[INPUT FOR THIS TASK — start]

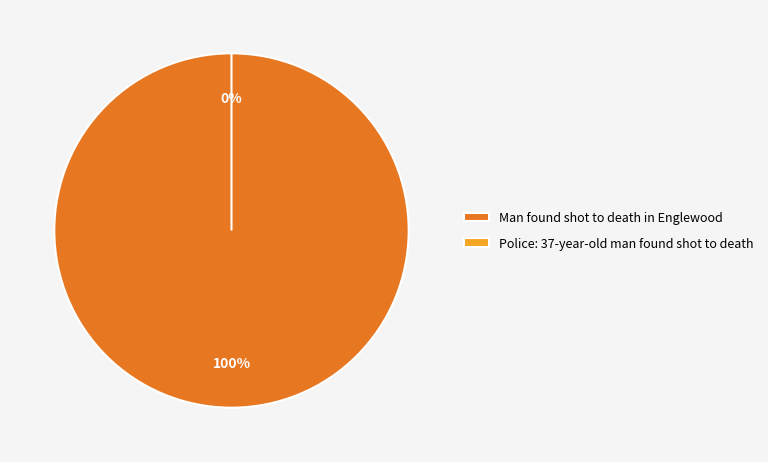

The Man found shot to death in Englewood slice represents 100% of the pie. True or false?

True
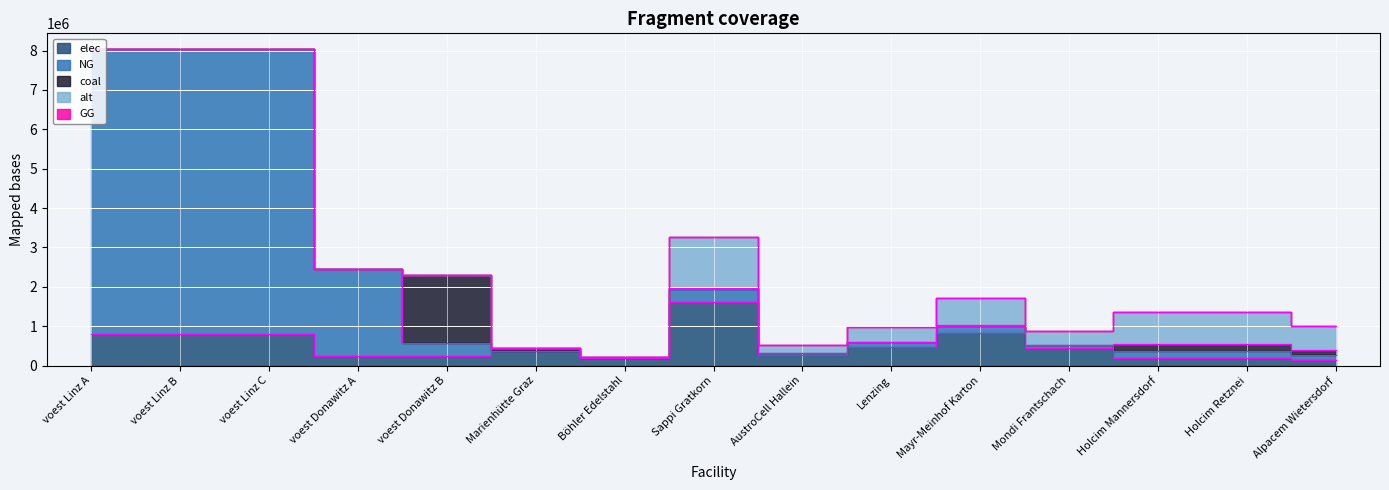

How many values in the coal series are below 4843?

7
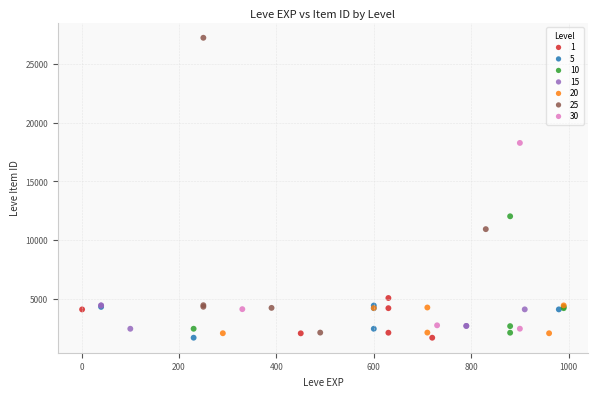

Which series reaches the maximum Y coordinate?

25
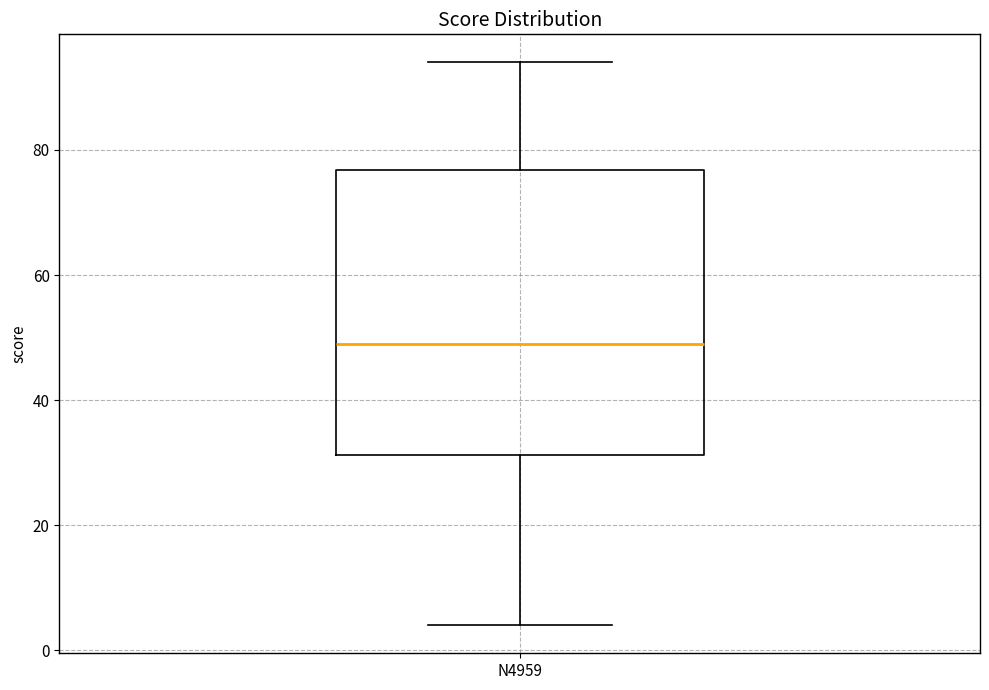

Where is the upper edge of the box for N4959 on the y-axis? The values are not printed on the chart, so give them approximately, as read against the axis.

76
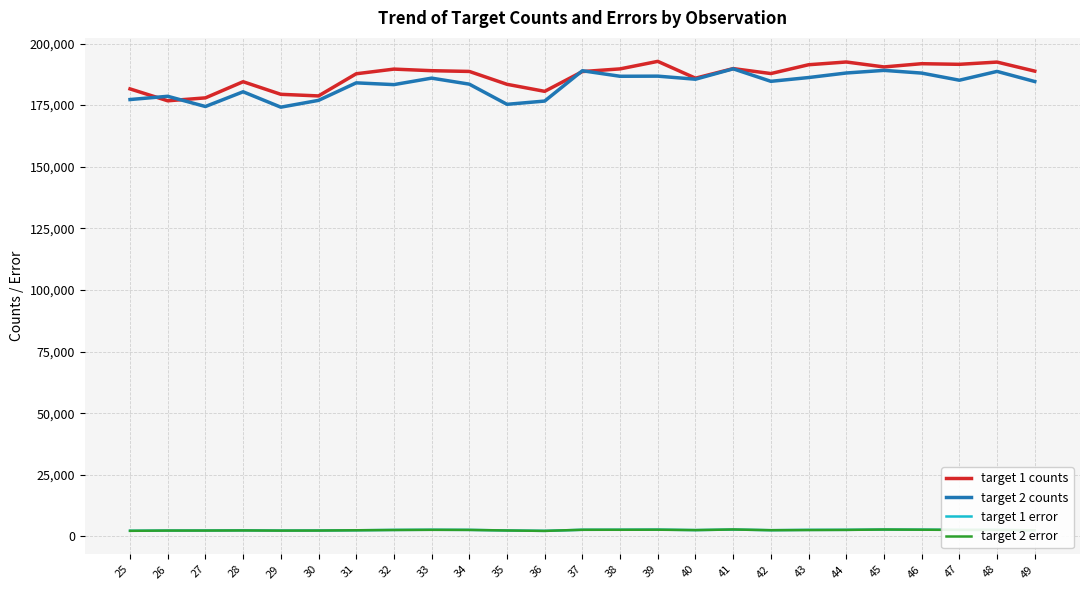

What is the maximum value for target 2 counts?

189731.3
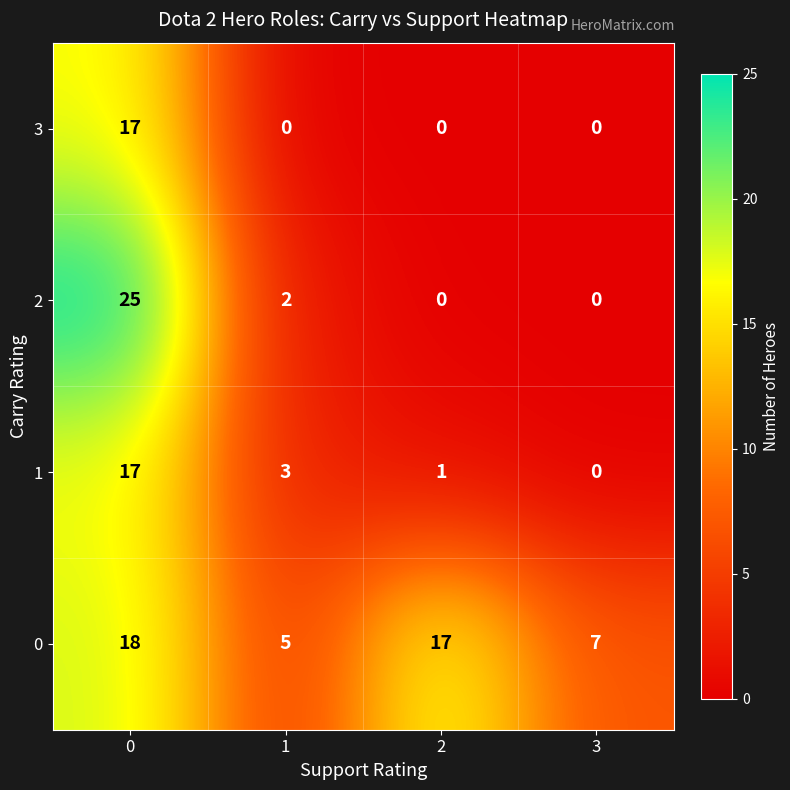

What is the spread (max minus min) of values at 3?

7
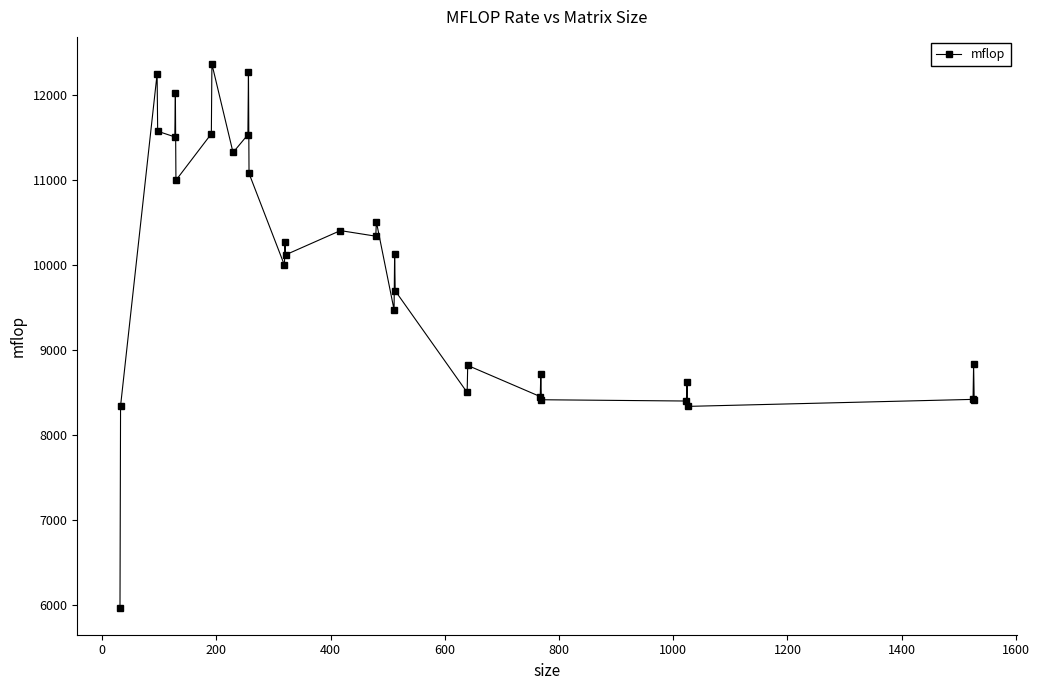

What is the difference between the maximum and minimum values?

6400.6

[INPUT FOR THIS TASK — finish]

Copy each of the stored items above word for word, leaving out the pictures.

**PROBLEM SOLUTION**
The Man found shot to death in Englewood slice represents 100% of the pie. True or false?

True

How many values in the coal series are below 4843?

7

Which series reaches the maximum Y coordinate?

25

Where is the upper edge of the box for N4959 on the y-axis? The values are not printed on the chart, so give them approximately, as read against the axis.

76

What is the maximum value for target 2 counts?

189731.3

What is the spread (max minus min) of values at 3?

7

What is the difference between the maximum and minimum values?

6400.6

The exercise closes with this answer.